We timed everything perfectly all day. Not this time. We’re not sure exactly what happened, but I was nowhere near the platform for my lift when we hear my name being repeatedly called over the speaker system. Oh no! I walk quickly to the platform and my 60 second time allotment is now under 40 seconds as I’m walking to the barbell waiting for me on the ground. Natasha tells me to be calm and that there’s plenty of time. I go to the weight, do my routine methodically and with no delay, and lift the weight up with good form. Boom, that’s a confidence builder and also a new CA state record at 474 lbs / 215 kg.

We decided on the next lift weight of 496 lbs / 225 kg and I’m now pumped, super confident, and walk up to it and it also comes up pretty easily for another new record. So, now, it seems like every time this “Shawn” guy comes up to the platform it’s a new California State Record attempt. The crowd started getting into it and I get “come on, Shawn!” from random people. I don’t like a lot of attention, but I enjoy the overall mood of everyone having fun with the events unfolding. While I don’t like spotlights on me, it was fun to create some stir and have everyone enjoy themselves.
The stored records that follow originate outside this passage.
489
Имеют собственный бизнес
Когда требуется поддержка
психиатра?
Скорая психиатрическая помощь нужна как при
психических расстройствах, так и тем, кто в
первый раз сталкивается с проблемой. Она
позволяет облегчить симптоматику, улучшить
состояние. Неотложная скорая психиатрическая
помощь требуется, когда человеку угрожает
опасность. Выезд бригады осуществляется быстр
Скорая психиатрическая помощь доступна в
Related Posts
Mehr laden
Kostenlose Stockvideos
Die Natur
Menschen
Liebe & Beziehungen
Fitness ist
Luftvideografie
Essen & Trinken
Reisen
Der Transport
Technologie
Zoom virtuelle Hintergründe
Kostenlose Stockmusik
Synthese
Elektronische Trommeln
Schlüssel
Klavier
We decide the final lift will be 507 lbs / 230 kg. I walk up to the weight, spend a little more time getting ready, but I’m still feeling confident. However, I get impatient and I do a bit of that ripping the weight off the ground thing and can immediately tell that I let my back not stay in the ideal place. Nothing unsafe since I’m super engaged and tight, so the weight comes off the ground relatively quick and without any drama. In fact, the official checking my gear afterward jokes; “that was easier than your 2nd one!”. True, but I should’ve stayed down there and did it the right way. I regret that decision quite a bit later.
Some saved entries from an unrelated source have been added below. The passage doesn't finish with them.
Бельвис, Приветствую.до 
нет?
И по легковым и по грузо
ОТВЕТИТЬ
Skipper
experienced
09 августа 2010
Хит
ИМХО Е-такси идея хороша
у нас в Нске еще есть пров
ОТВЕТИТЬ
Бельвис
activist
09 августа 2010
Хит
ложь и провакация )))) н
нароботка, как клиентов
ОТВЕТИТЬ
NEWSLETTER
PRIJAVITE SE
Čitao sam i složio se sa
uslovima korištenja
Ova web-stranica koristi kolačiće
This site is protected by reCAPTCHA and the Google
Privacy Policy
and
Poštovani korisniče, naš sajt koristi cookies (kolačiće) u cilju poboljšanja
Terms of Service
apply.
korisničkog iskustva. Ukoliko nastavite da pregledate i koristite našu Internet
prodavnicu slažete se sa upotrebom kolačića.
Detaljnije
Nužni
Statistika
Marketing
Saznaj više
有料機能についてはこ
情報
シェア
But, right now, it’s time to feel happy and proud of myself of not only successfully finishing my first powerlifting meet, but to also come back from adversity and the beginning of some mental panic to pull it altogether and have a solid day. There are high-fives, a medal for 1st place in my age group (I would’ve also got 2nd place in the Open for my weight class, but I didn’t actually sign up for the Open!), and great support from my group of folks. It was a great day and even though I wanted to do better and had some higher numbers in mind for each lift, I was pretty happy.

Shawn CA state powerlifting records

I walked away from this first meet with some significant disappointment for the reasons mentioned above and was actually pretty emotional about it for a few days afterward. I had to digest and come to terms with what I did well and what I need to do better going forward. This also showed me that I liked competing, I liked training blocks, and even though this was all for health and quality-of-life & longevity outcomes, there’s definitely an element here above-and-beyond all that in competing that I enjoy.
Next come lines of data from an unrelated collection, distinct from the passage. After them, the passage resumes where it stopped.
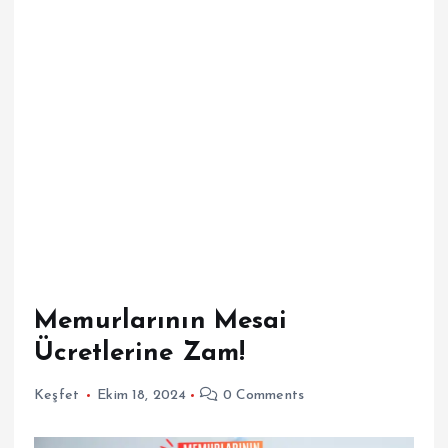
Memurlarının Mesai
Ücretlerine Zam!
Keşfet
Ekim 18, 2024
0 Comments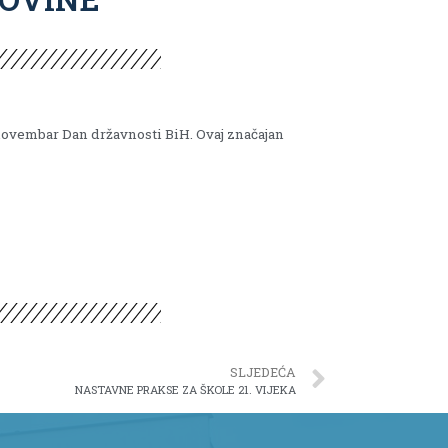
novembar Dan državnosti BiH. Ovaj značajan
SLJEDEĆA
NASTAVNE PRAKSE ZA ŠKOLE 21. VIJEKA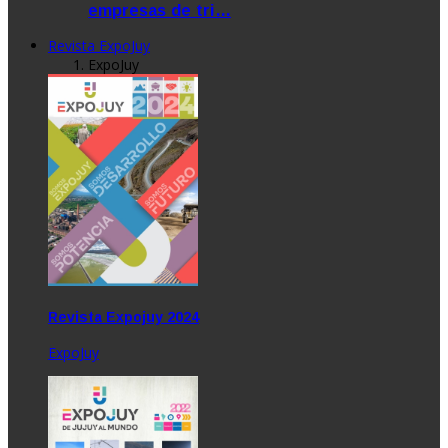
empresas de tri…
Revista ExpoJuy
ExpoJuy
Revista Expojuy 2024
ExpoJuy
This realization has manifested itself now in being registered for the United States Powerlifting Association National Championships in Columbus, OH at the end of June, where I’ll compete again in the 182 lb / 82.5 kg weight class. I don’t expect to distinguish myself in any significant way at the Nationals, since I’m only a couple of years into my powerlifting evolution. So, it’ll serve as a honor to have been able to qualify and compete at the Nationals and, importantly, to gain further competition experience, better understand my abilities, and how to harness them on the platform.

This will culminate in our another great honor, which is competing at the International Powerlifting League’s Drug-Tested World Championships at the end of October 2019 in Limerick, Ireland. Julie, Natasha, and I will all be competing there together. This is a great motivating factor in all of my training this year to be able to have some excellent lifts in that competition.